With many companies now stuffed with cash — reducing the imminent risk of bankruptcy — bankers and analysts say there is less desperate need to issue more bonds.
“We have never seen anything like that, it was a liquidity crisis and companies scrambled,” said Hans Mikkelsen, a credit strategist at Bank of America. “What has changed is that now they have liquidity.”
Activity more recently has focused on lower-rated issuers that have struggled to lure investor support owing to concerns over their solvency, and some bigger borrowers moving opportunistically to take advantage of record-low borrowing costs to lock in savings and push out debt maturities.
Kinder Morgan sold debt on Monday, for example, raising $1.25bn in part to refinance debt coming due in September.
AT&T also sold debt on Monday, boosting the month’s total by raising $11bn across five maturities to buy back debt coming due in roughly the next five years.

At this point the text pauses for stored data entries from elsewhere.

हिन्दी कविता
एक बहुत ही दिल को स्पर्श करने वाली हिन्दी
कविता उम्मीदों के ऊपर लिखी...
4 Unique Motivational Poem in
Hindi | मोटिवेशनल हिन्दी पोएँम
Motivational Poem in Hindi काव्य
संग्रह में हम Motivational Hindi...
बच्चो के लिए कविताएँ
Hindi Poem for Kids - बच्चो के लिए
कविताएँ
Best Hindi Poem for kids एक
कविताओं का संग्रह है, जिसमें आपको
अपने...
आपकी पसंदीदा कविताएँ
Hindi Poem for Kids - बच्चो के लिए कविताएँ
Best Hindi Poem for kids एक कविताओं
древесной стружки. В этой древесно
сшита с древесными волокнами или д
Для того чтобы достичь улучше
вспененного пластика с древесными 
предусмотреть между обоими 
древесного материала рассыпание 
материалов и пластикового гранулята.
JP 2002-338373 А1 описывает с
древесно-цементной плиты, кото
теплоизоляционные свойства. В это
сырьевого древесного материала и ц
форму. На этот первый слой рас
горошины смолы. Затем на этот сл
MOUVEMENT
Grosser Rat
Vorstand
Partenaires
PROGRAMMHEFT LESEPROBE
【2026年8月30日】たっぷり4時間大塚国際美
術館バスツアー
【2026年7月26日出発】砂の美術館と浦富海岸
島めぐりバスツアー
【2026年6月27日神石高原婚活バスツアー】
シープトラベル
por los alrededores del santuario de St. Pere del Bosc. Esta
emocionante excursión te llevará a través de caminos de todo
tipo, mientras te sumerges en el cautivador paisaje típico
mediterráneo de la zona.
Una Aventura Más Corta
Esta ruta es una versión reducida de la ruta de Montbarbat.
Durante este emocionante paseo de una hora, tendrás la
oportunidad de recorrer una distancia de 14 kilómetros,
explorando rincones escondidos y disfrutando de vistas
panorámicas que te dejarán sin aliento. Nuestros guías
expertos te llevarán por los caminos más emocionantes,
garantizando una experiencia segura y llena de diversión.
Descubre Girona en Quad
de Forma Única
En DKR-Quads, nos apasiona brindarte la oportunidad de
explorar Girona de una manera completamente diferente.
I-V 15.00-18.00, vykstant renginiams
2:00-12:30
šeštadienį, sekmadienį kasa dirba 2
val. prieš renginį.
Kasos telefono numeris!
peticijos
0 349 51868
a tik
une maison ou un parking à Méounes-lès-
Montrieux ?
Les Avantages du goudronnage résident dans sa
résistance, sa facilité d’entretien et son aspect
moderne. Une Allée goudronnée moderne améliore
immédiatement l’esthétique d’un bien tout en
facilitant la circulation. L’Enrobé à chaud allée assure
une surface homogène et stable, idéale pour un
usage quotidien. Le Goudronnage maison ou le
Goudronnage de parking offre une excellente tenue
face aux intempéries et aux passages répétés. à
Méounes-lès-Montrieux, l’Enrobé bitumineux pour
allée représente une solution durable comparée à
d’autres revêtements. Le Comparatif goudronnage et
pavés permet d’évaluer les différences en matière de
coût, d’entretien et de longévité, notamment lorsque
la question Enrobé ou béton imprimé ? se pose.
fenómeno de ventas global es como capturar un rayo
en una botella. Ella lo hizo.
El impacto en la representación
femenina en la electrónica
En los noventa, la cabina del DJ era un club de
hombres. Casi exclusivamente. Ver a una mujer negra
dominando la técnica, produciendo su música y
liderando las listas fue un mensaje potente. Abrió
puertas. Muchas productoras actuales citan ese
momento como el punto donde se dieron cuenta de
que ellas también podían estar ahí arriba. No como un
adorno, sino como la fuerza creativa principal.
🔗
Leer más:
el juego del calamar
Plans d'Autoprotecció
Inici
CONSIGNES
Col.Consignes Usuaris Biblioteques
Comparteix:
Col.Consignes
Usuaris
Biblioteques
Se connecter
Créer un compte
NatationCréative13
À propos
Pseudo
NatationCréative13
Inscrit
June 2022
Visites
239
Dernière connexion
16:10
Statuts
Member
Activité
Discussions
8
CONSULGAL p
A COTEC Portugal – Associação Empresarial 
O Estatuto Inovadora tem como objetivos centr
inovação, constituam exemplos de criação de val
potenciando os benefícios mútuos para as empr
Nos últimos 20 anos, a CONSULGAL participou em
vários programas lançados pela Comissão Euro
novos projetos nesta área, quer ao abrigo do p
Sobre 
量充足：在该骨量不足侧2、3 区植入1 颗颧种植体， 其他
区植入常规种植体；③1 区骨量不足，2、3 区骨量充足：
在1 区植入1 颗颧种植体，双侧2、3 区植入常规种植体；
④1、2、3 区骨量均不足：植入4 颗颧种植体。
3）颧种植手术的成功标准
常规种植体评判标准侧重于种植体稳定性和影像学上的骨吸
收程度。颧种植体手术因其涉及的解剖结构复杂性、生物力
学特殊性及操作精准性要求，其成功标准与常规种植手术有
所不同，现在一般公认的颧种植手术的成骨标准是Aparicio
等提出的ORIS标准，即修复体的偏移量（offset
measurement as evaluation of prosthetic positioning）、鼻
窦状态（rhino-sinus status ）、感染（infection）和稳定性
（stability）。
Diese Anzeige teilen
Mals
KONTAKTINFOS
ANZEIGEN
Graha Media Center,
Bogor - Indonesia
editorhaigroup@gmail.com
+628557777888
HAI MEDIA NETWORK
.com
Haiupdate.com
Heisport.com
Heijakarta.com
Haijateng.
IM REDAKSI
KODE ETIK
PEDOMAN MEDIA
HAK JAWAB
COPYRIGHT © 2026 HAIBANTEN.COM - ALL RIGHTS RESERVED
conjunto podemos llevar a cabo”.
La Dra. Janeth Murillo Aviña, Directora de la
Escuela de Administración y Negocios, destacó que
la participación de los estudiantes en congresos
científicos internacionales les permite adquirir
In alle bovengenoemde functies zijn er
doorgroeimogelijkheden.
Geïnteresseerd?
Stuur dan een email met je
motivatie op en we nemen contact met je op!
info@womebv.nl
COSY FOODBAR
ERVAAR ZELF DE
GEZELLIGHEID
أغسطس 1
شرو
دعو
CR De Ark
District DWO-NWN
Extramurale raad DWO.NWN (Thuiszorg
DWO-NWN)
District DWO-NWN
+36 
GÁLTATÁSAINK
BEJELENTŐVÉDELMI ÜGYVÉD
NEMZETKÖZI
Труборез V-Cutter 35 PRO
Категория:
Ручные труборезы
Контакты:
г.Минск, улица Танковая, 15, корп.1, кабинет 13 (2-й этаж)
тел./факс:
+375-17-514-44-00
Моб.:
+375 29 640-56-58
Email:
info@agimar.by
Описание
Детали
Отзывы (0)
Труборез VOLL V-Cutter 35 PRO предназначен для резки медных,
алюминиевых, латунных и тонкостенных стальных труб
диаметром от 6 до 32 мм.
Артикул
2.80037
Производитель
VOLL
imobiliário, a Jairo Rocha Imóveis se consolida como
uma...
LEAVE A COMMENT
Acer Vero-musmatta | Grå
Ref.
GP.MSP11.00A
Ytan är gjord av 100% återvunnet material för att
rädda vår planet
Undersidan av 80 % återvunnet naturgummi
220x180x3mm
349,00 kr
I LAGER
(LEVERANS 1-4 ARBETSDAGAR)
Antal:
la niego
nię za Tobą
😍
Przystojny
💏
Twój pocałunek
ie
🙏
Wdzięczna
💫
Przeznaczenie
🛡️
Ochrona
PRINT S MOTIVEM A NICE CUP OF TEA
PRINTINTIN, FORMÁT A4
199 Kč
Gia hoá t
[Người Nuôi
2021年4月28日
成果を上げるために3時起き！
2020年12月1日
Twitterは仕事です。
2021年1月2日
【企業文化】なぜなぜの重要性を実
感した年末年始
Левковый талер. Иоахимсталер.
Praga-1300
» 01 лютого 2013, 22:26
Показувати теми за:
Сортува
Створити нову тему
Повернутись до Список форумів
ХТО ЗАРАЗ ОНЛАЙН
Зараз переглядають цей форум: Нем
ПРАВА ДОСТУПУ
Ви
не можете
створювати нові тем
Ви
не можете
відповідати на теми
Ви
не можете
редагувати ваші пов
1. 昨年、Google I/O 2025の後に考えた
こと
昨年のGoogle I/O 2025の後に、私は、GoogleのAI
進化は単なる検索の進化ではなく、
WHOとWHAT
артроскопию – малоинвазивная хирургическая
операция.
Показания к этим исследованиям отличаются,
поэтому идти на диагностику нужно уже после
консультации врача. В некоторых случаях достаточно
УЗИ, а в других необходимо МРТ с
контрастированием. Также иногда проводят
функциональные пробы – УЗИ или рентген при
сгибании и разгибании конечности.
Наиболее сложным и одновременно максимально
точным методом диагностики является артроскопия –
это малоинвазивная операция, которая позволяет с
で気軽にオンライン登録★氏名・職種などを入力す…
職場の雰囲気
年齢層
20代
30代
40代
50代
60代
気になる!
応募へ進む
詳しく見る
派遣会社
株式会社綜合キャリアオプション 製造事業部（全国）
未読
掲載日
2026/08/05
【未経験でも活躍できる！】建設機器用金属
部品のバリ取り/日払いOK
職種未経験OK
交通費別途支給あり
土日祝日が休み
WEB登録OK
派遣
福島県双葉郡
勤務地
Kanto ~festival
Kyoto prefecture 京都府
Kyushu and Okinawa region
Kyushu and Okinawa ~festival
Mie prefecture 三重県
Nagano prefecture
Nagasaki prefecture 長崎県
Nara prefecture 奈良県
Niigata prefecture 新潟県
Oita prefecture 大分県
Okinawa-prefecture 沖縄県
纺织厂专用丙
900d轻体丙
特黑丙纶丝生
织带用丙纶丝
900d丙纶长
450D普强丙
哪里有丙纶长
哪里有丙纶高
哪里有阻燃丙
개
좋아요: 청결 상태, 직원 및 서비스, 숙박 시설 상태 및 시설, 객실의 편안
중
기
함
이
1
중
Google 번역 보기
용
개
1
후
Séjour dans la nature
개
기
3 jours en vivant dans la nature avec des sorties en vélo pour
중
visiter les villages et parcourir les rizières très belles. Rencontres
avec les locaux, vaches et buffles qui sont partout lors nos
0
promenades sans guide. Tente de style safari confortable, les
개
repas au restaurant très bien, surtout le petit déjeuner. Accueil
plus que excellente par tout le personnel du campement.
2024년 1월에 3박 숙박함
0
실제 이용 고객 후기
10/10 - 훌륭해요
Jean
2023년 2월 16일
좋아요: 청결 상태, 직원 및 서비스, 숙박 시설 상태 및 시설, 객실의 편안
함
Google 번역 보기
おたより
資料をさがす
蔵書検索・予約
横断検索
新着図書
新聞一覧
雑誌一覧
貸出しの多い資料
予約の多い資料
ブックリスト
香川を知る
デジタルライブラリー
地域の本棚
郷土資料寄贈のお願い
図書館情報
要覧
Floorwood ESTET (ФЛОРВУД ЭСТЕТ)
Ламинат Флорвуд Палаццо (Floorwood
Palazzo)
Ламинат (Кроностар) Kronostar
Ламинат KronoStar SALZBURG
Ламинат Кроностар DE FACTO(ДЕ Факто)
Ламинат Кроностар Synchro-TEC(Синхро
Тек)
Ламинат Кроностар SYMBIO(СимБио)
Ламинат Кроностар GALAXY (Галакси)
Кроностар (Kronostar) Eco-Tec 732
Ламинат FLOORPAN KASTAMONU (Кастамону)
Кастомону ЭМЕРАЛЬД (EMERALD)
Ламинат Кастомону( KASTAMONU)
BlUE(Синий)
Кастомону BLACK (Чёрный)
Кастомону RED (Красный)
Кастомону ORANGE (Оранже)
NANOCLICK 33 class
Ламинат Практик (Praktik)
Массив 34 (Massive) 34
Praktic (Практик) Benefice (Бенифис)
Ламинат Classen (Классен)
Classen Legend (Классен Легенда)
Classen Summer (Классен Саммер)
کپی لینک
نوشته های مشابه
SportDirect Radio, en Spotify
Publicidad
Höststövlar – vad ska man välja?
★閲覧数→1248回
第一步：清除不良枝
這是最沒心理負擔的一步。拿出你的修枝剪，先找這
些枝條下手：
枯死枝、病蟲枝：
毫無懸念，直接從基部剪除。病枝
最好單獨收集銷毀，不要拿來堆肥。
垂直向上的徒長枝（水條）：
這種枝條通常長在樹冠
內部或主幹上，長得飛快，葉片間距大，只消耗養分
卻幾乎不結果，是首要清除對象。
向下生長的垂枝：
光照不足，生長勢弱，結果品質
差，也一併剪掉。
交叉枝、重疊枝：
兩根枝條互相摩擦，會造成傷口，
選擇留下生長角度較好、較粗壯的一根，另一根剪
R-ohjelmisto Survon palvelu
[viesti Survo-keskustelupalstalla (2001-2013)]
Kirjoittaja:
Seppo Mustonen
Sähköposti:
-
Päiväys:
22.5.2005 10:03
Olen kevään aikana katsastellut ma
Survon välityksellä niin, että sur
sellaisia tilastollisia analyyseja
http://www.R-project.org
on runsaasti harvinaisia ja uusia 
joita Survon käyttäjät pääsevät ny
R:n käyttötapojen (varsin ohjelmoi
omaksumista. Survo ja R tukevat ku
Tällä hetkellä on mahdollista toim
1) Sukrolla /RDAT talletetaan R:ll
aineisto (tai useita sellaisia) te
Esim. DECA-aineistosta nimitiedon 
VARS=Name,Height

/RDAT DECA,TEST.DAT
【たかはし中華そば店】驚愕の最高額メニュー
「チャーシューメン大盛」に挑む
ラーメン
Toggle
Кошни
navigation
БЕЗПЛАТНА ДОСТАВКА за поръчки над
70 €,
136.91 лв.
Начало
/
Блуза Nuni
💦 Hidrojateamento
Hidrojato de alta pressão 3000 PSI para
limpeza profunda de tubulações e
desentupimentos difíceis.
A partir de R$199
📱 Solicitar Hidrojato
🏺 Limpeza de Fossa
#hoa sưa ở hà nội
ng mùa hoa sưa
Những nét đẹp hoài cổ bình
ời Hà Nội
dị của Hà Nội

The new debt ranges from a $2.25bn bond maturing in seven-and-a-half years to a $1.5bn bond maturing in over 40 years.
The average yield across investment-grade bonds fell below 2 per cent for the first time ever this month, according to an index run by Ice Data Services — and analysts are forecasting corporate borrowing costs could decline further as strong demand from investors meets dwindling supply, pushing prices higher.
“It’s definitely going to be slower for the remainder of the year but companies will come to market that need to extend their maturities,” said Monica Erickson, head of the investment-grade corporate team at DoubleLine Capital in Los Angeles.
John Stephens, chief financial officer at AT&T, said on the company’s earnings call last week that its cost of debt is as low as he has ever seen. “We’re very active in the capital markets just on managing that debt side, and I think the markets have responded well to that . . . it will continue to be a focus of ours,” he said.